Texte à analyser.
Le Syndicat National des Professionnel·les de la Petite Enfance (SNPPE) alerte sur la décision du Gouvernement de créer un titre professionnel de niveau IV dans la filière petite enfance, équivalent au diplôme d’Etat auxiliaire de puériculture, mais délivré hors cadre de diplôme d’État.
Présentée comme une réponse aux difficultés d’accès à la VAE et comme un outil de structuration de la filière petite enfance, cette réforme soulève de graves inquiétudes tant sur le fond que sur la forme. Elle risque de désorganiser davantage encore la filière, de déqualifier les métiers, et de mettre à mal les engagements récents du gouvernement sur la qualité de l’accueil du jeune enfant.
Une décision précipitée, prise en dehors de toute logique de concertation
Annoncée par la présidence du comité de filière petite enfance, cette décision a été prise :
– sans concertation réelle avec les membres du comité,
– sans implication des associations professionnelles,
– et sans articulation avec les diplômes existants : DEAP, IDE, IPDE (santé), CAP AEPE (éducation nationale), DEEJE (travail social)…
Aucune coordination n’a été engagée pour un enjeu aussi stratégique que la formation des professionnel·les de la petite enfance. Pour le SNPPE, c’est une faute majeure du ministère, alors même que le discours officiel valorise la qualité de l’accueil et l’intérêt supérieur de l’enfant.
Pourquoi confier l’élaboration de ce nouveau titre à l’AFPA, un organisme sans expertise dans ce champ ? Pourquoi opter pour un titre professionnel, et non pour un diplôme d’État reconnu et structurant ? Ces choix, non justifiés, interrogent la légitimité même du projet.
Une dilution des compétences plutôt qu’un renforcement
- renforcer les connaissances dans les champs éducatifs et psychologiques, afin de mieux appréhender la globalité des besoins des jeunes enfants,
- tout en maintenant un haut niveau d’expertise en soins, indispensable à la qualité d’accueil, notamment pour les enfants en situation de handicap, atteints de pathologies chroniques ou présentant des besoins spécifiques.

[Lignes stockées du jeu de données]

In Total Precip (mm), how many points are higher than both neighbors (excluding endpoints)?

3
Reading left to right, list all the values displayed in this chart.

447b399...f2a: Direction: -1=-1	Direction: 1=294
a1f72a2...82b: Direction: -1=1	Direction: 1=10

Liste des tâches.
a. D'après le communiqué du SNPPE, à quel organisme l'élaboration du nouveau titre professionnel a-t-elle été confiée ?
b. Prolongez le communiqué du SNPPE à partir de l'endroit où il s'arrête.
Les lignes ci-dessus ne jouent ici aucun rôle.

Réponses par tâche.
a. À l'AFPA.

b.
La complémentarité entre métiers est une richesse qu’il faut renforcer, et non éroder. Ce nouveau titre, centré exclusivement sur l’éducatif, risque d’écarter progressivement les AP des équipes, au détriment de la sécurité et de la santé des jeunes enfants.
Un contournement manifeste du décret 2025-304
Le décret n°2025-304 avait pour objectif clair de mettre fin aux dérogations dans les micro-crèches et d’élever le niveau de qualification requis. Ce nouveau titre envoie un signal inverse :
- Il permettra aux titulaires du CAP AEPE d’obtenir, via la VAE, une reconnaissance en catégorie 1 (40 %) dans le Code de la Santé Publique,
- Il autorisera le maintien de fonctionnements à un seul professionnel par structure.
Autrement dit, cette mesure offre une façade de conformité réglementaire. Elle semble conçue pour rassurer les gestionnaires, non pour répondre à l’urgence de qualité et de sécurité dans les établissements, en particulier les plus vulnérables.
Ce que révèlent nos échanges
Lors de deux rendez-vous avec le cabinet de la ministre A. Vautrin et la Direction Générale de la Cohésion Sociale (DGCS), le SNPPE a recueilli plusieurs éléments qui confirment ses craintes.
- Le faible taux de réussite à la VAE du DEAP est présenté comme un motif de création de ce nouveau titre.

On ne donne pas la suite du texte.